Exercise aim
Where a line below includes the word "путешествие", copy that line.

* * *

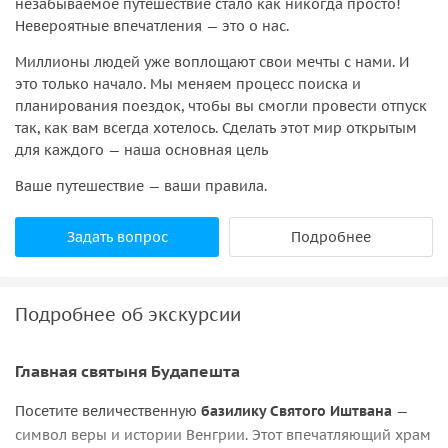
незабываемое путешествие стало как никогда просто!
Невероятные впечатления — это о нас.
Миллионы людей уже воплощают свои мечты с нами. И
это только начало. Мы меняем процесс поиска и
планирования поездок, чтобы вы смогли провести отпуск
так, как вам всегда хотелось. Сделать этот мир открытым
для каждого — наша основная цель
Ваше путешествие — ваши правила.
Задать вопрос
Подробнее
Подробнее об экскурсии
Главная святыня Будапешта
Посетите величественную
базилику Святого Иштвана
—
символ веры и истории Венгрии. Этот впечатляющий храм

* * *

Final answer
незабываемое путешествие стало как никогда просто!
Ваше путешествие — ваши правила.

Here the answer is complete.